| Quote #7
Do you know what a rammer looks like? It is a tool that workmen use when they pave a street with cobblestones. In Denmark it is called a "maiden"; and therefore, it is appropriate to use the feminine gender when describing it. (The Two Maidens.1)
Why, thank you, helpful narrator, for giving us this background information! Now we understand the premise of this story, where two of these tools think of themselves as "maidens" and consider themselves to be above the dirty manual labor they're made for. Way to fashion a whole story out of language-specific slang, Andersen.
| Quote #8
A ship is sailing from Denmark, the man standing before the mast looks toward the island of Hveen for the last time. Tycho Brahe, who lifted Denmark's name high above the stars—and who received as reward only insults and injury—is sailing into exile in foreign lands. (The Thorny Path.20)
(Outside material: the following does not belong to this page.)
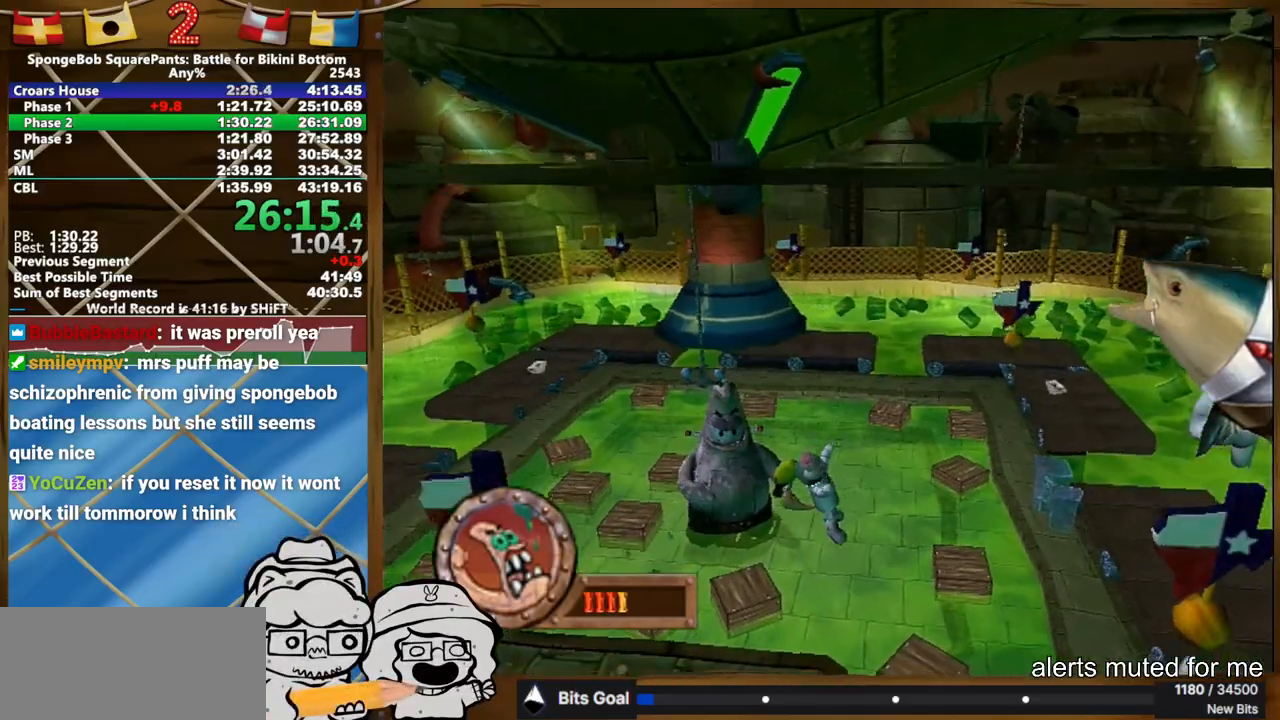
{"buttons": [], "left_stick": "center", "right_stick": "center", "events": []}
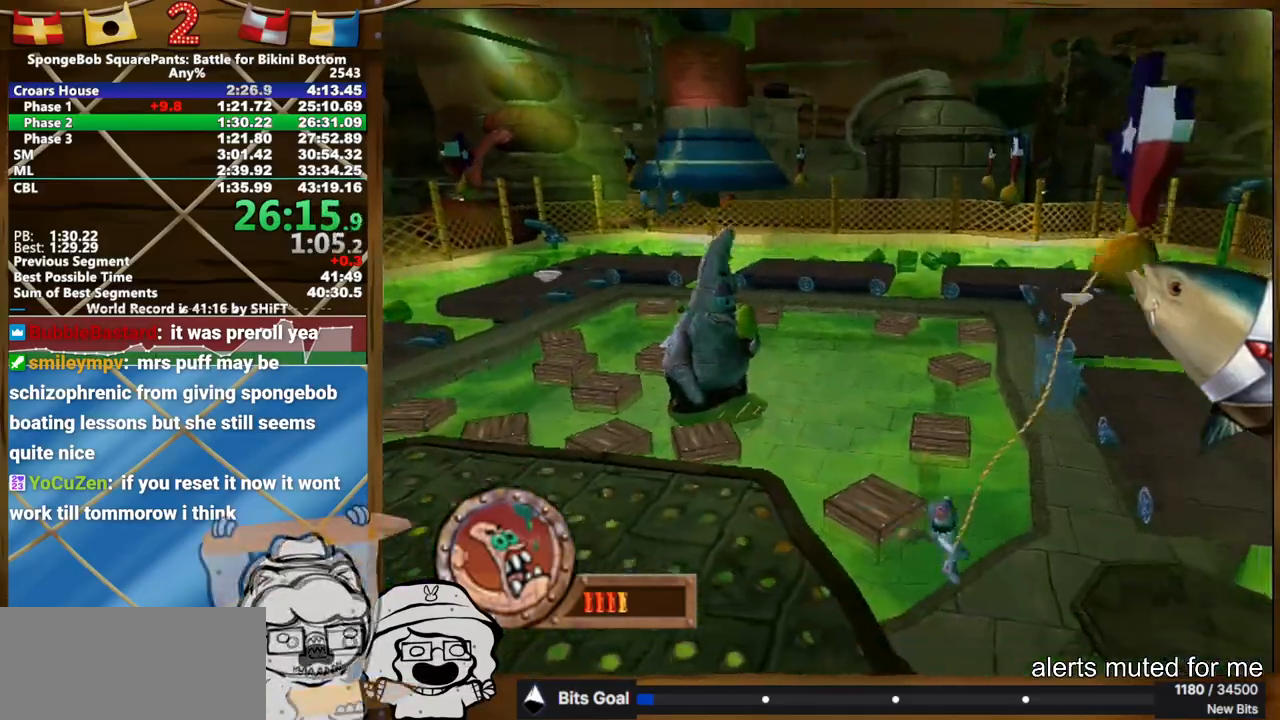
{"buttons": [], "left_stick": "center", "right_stick": "center", "events": []}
Tycho Brahe, for those not in the know, was a famous Danish astronomer. He made a lot of contributions to astronomy but wasn't appreciated in his homeland, so he eventually left for other parts of Europe. Kinda like Andersen… Hm…. Coincidence?!
| Quote #9
The railroad here in Denmark stretches only from Copenhagen across Zealand to Korsør. It is a string on which many pearls are strung. Of such pearls Europe has many; the costliest are Paris, London, Vienna, Naples…Yet many a person does not consider these great cities the most beautiful pearls, but instead points to some little, humble, unknown town, for that to him is home, there live those whom he holds dear. (A String of Pearls.1)
So maybe Danish cities can't compete with other, better-known cities in Europe for titles like "Raddest City in Europe, 1857," but Andersen's believes that little towns have a charm all their own. Because every little town has people in it that make it their home.